Quoted text.
+++++

From January 3 to February 3
FAR EAST
Japan’s Policy in China.—Many students of Far Eastern politics found some special significance in the broad phrases of Foreign Minister Hirota’s speech before the Diet on January 22, in which he reiterated Japan’s position as “the stabilizing force of Eastern Asia” and her intention to “try to assist China” to recover stability and also “to meet the genuine aspirations of our country (Japan).” According to one view in Tokyo, what this would mean, and what would be expected to begin at the conversations held at Nanking at the close of January between the Japanese Ambassador and General Chiang Kai-shek, would be a program somewhat as follows: (1) Tacit acceptance by China of the new status in Manchuria, (2) China’s withdrawal from the League and acceptance of Japanese instead of Western military advisers and instructors, (3) closer economic co-operation, with possible loans from Japan, (4) aid from Japan in suppression of banditry, and finally perhaps a treaty (as with Manchukuo) making Japan responsible for the defense of China. Such a policy would indeed seem difficult enough, in view of the present hostile feeling in China, and it would not be carried out in brief time. If such were in view, it would give added significance to Foreign Minister Hirota’s statement that “the foreign relations of a country are a reflection of the moral power and material strength of a people," which in simpler terms means that a nation's foreign policy depends on popular support and material, or fighting, strength—a sentiment that other nations might well think over.

+++++

Request 1. In the news summary on Japan's policy in China, what date did Foreign Minister Hirota give his speech before the Diet?
Request 2. Pick up the news summary on Japan's policy in China where it stops, and write the next part.
The lines after this text play no part here.

Recorded information.
+++++

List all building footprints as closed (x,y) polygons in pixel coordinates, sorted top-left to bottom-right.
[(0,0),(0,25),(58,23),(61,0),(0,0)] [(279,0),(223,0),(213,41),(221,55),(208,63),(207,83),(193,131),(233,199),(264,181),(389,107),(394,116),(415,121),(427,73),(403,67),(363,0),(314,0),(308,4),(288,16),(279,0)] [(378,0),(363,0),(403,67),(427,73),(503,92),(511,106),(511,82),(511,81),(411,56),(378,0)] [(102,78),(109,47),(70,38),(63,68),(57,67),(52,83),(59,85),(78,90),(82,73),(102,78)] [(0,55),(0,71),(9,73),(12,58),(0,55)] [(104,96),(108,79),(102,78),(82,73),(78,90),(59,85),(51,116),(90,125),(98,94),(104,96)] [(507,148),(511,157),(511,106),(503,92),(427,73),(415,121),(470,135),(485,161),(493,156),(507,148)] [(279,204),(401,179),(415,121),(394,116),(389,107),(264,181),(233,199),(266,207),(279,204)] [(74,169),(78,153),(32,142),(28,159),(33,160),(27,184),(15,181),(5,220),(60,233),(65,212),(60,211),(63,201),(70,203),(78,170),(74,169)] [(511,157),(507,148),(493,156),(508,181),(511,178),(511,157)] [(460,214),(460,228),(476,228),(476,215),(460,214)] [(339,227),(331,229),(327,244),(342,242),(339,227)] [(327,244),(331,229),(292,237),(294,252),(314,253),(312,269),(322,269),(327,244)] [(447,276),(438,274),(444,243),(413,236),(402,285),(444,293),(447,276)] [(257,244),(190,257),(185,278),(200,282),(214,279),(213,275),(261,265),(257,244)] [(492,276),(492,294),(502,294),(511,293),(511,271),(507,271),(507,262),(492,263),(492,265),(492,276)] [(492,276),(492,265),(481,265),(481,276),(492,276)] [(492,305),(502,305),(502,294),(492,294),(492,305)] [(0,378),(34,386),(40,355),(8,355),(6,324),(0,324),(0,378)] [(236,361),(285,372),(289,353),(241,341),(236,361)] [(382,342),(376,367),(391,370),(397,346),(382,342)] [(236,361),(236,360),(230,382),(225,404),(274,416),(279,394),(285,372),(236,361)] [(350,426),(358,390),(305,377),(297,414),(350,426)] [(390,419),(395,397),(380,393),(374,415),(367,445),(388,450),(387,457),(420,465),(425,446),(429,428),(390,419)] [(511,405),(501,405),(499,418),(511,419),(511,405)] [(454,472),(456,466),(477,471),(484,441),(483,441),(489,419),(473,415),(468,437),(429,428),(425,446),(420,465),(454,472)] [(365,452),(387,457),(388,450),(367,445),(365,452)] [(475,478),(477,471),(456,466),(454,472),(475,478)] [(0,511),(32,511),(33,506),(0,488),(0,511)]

+++++

Task response 1. January 22

Task response 2.
RUSSIA AND JAPAN.—In the course of the speech already mentioned, Foreign Minister Hirota expressed the hope that the Soviet Republic would "give special consideration to the erection of military works in the Far East, especially along the Siberian-Manchukuo frontiers, with the view of promoting mutual trust and assurance"—the meaning being, apparently, that Soviet removal of defenses and troops from Siberia would relieve the tension. Replying indirectly to this proposal, Premier Molotoff, speaking before the
Russian Soviet Congress at Moscow on January 31, called attention to the fact that among other treaties violated by Japan in Manchuria was the now almost forgotten treaty of Portsmouth, which called for the demilitarization of Manchuria by both Russians and Japanese. At the same Congress it was announced that within the past two years Soviet military expenditures have tripled and the army has been increased from 562,000 to 940,000.
INCURSIONS INTO CILAHAR.—Hostilities in January between Japanese and Chinese forces on the Western frontier of Jehol province called attention again to the possibility of further Japanese expansion in Continental Asia. The clashes, which involved a Japanese advance into the Chinese territory between Jehol and the Great Wall, resulted in about 300 casualties on each side, including 162 Japanese killed and 164 wounded. Though described by Japan as a "clearing of the area" west of the frontier, many Chinese looked upon the operations as a first step toward the extension of Japanese control over the province of Chahar, through which runs the main caravan route from Peiping to Outer Mongolia.
Shortly after the Chahar fighting, there was a conflict between Japanese troops and a Mongolian force near Bor Nor, a lake on the Manchukuo-Mongolian frontier. This had no serious sequel and was interpreted merely as another manifestation of Japanese peace making in northern Asia.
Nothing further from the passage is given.